Reproduce every one of the records below word for word, omitting the pictures from your answer.

=====

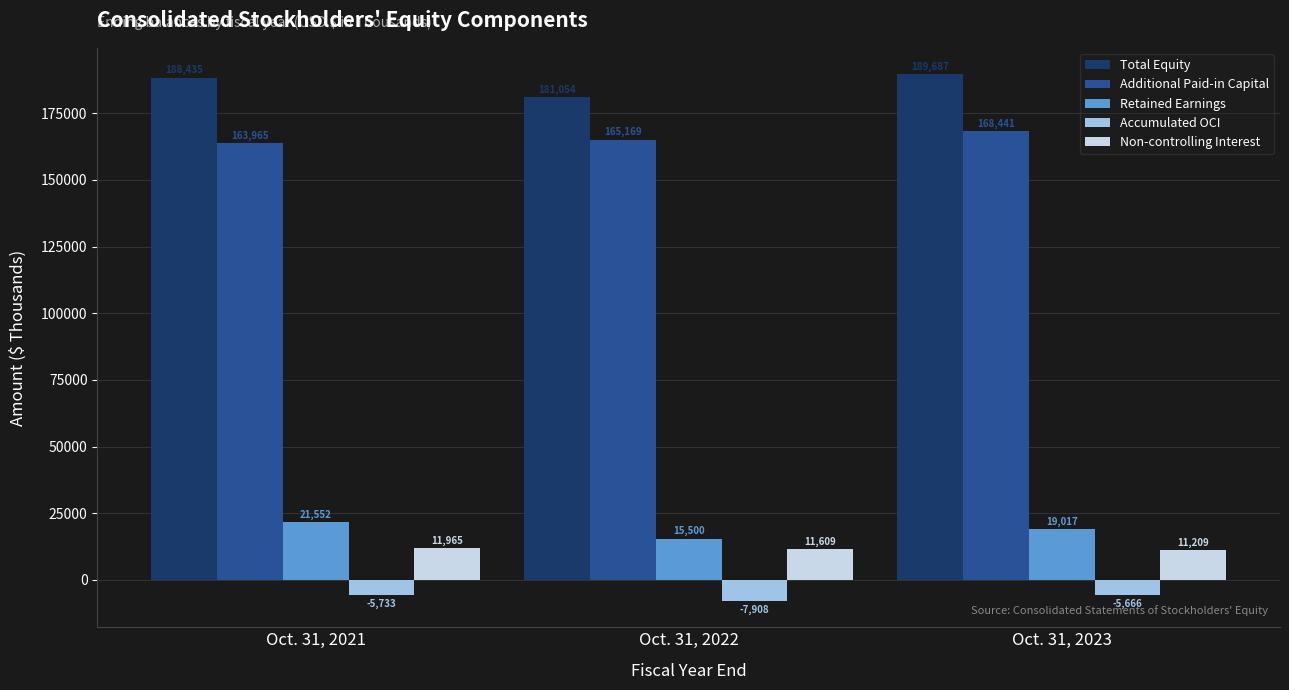

Is it true that Total Equity equals 181054 at Oct. 31, 2022?

True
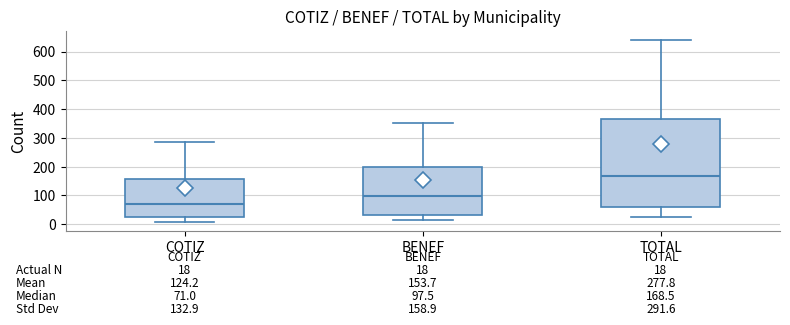

Which box has the lowest median line?

COTIZ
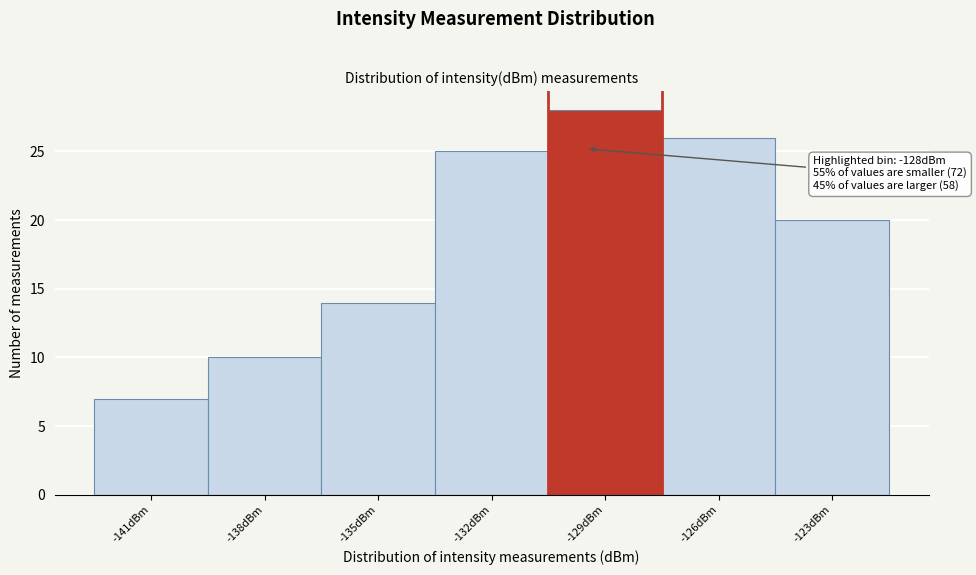

Reading right to left, transcribe all the data shown in this chart.

20	26	28	25	14	10	7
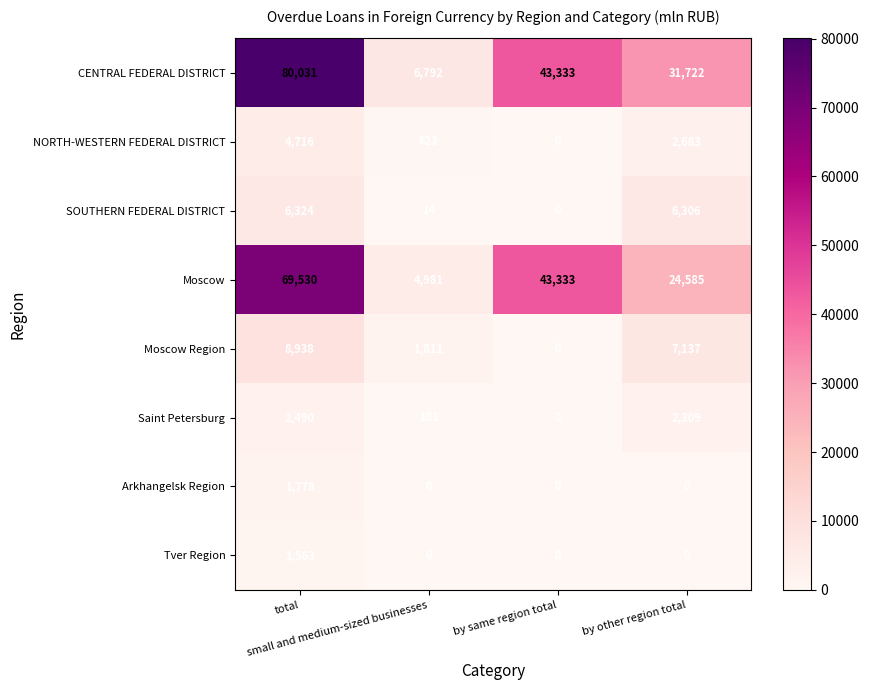

Which series has the largest range (max minus min)?

CENTRAL FEDERAL DISTRICT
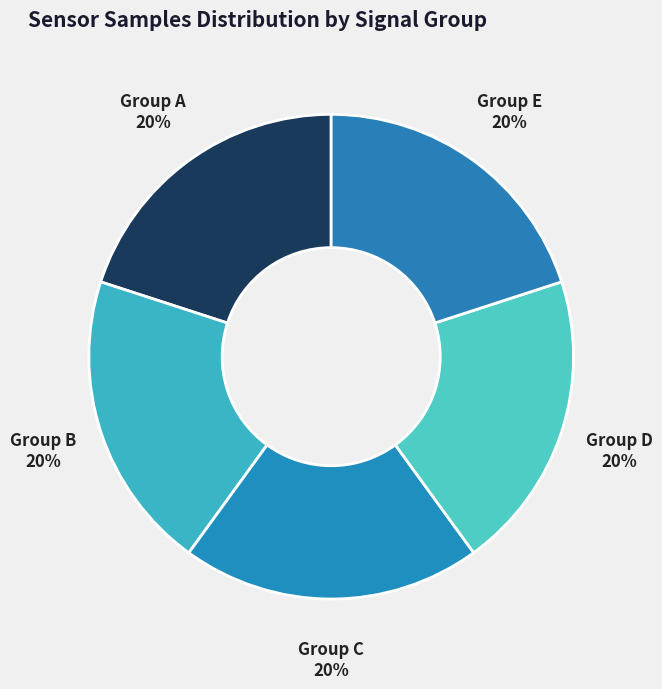

Count the number of slices in the pie.

5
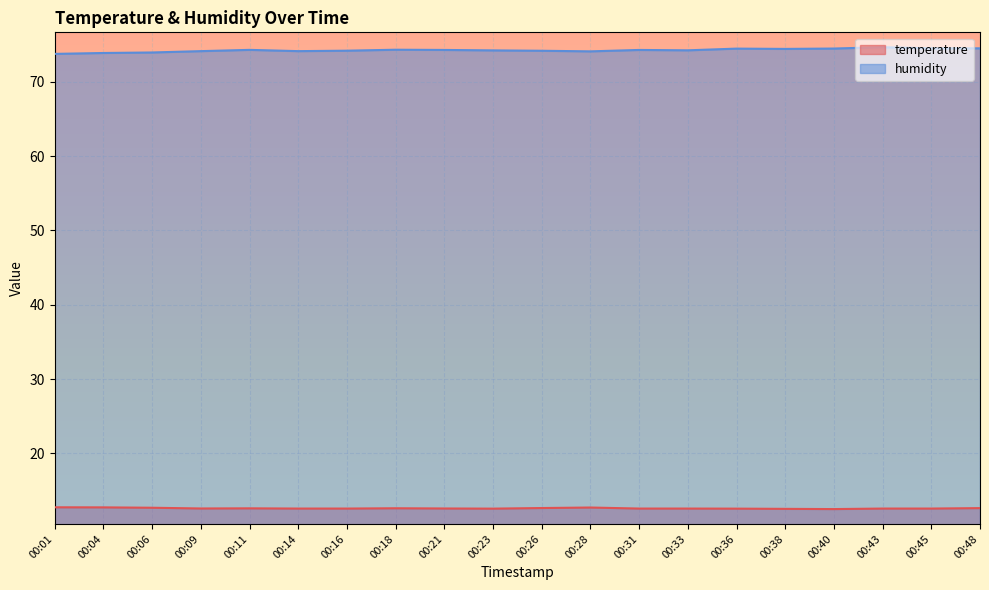

What is the value of the humidity point at the 5th from the left?

74.3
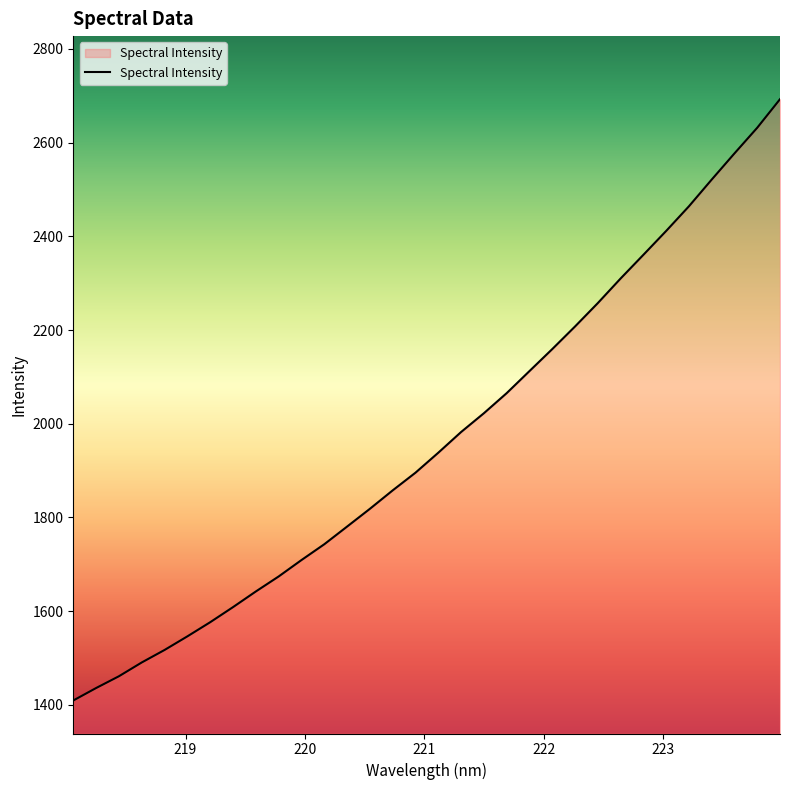

What is the minimum value shown in the chart?

1409.2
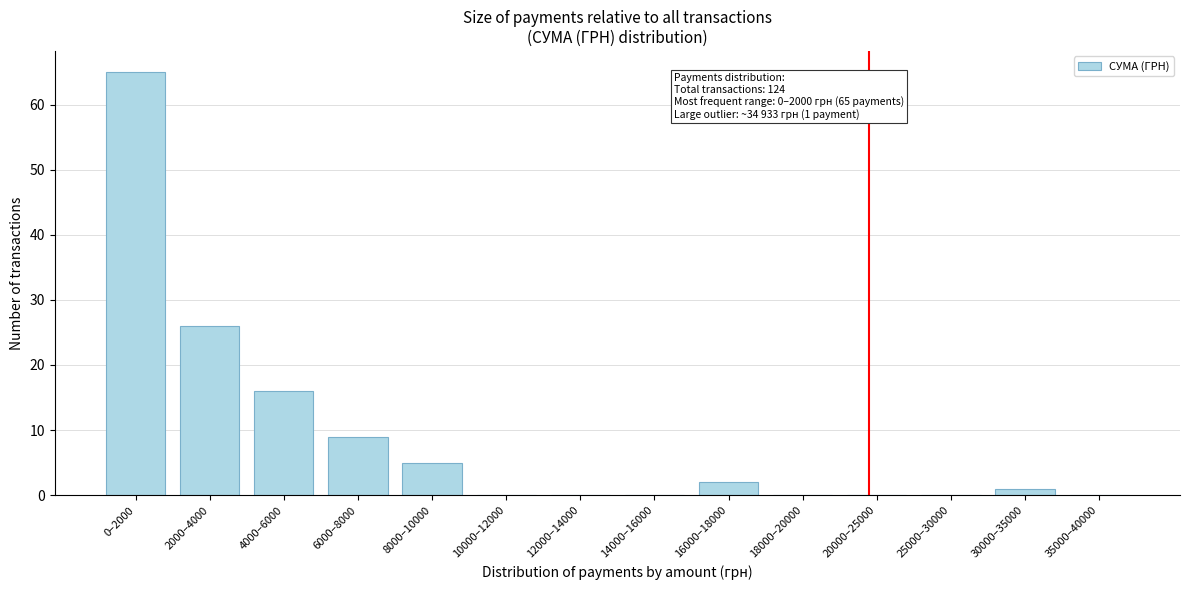

Reading left to right, list all the values displayed in this chart.

0–2000=65	2000–4000=26	4000–6000=16	6000–8000=9	8000–10000=5	10000–12000=0	12000–14000=0	14000–16000=0	16000–18000=2	18000–20000=0	20000–25000=0	25000–30000=0	30000–35000=1	35000–40000=0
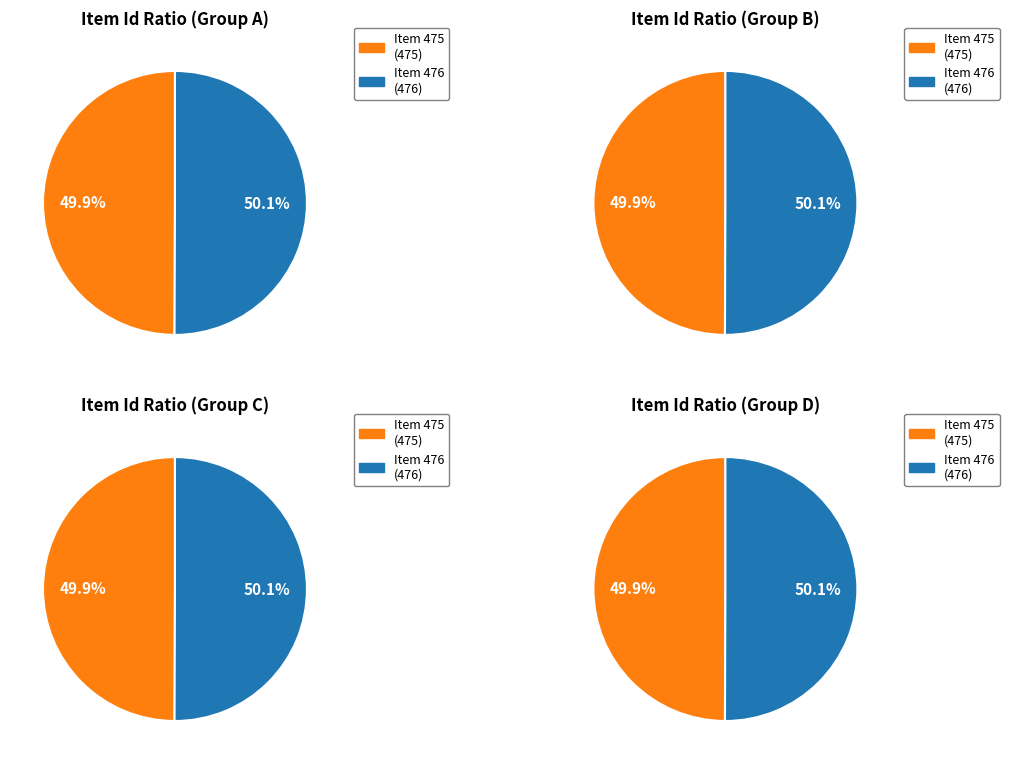

The 475 slice represents 43% of the pie. True or false?

False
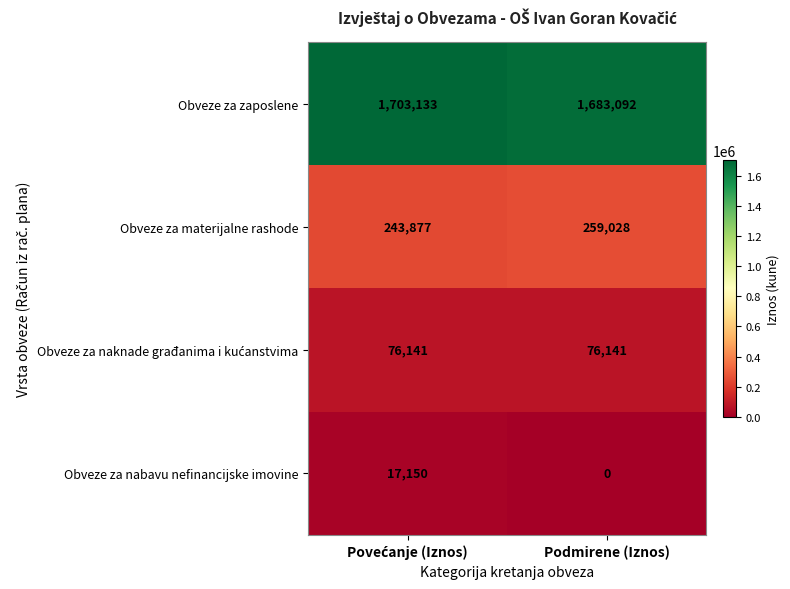

What is the spread (max minus min) of values at Podmirene (Iznos)?

1683092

=====

- Response below:
Is it true that Total Equity equals 181054 at Oct. 31, 2022?

True

Which box has the lowest median line?

COTIZ

Reading right to left, transcribe all the data shown in this chart.

20	26	28	25	14	10	7

Which series has the largest range (max minus min)?

CENTRAL FEDERAL DISTRICT

Count the number of slices in the pie.

5

What is the value of the humidity point at the 5th from the left?

74.3

What is the minimum value shown in the chart?

1409.2

Reading left to right, list all the values displayed in this chart.

0–2000=65	2000–4000=26	4000–6000=16	6000–8000=9	8000–10000=5	10000–12000=0	12000–14000=0	14000–16000=0	16000–18000=2	18000–20000=0	20000–25000=0	25000–30000=0	30000–35000=1	35000–40000=0

The 475 slice represents 43% of the pie. True or false?

False

What is the spread (max minus min) of values at Podmirene (Iznos)?

1683092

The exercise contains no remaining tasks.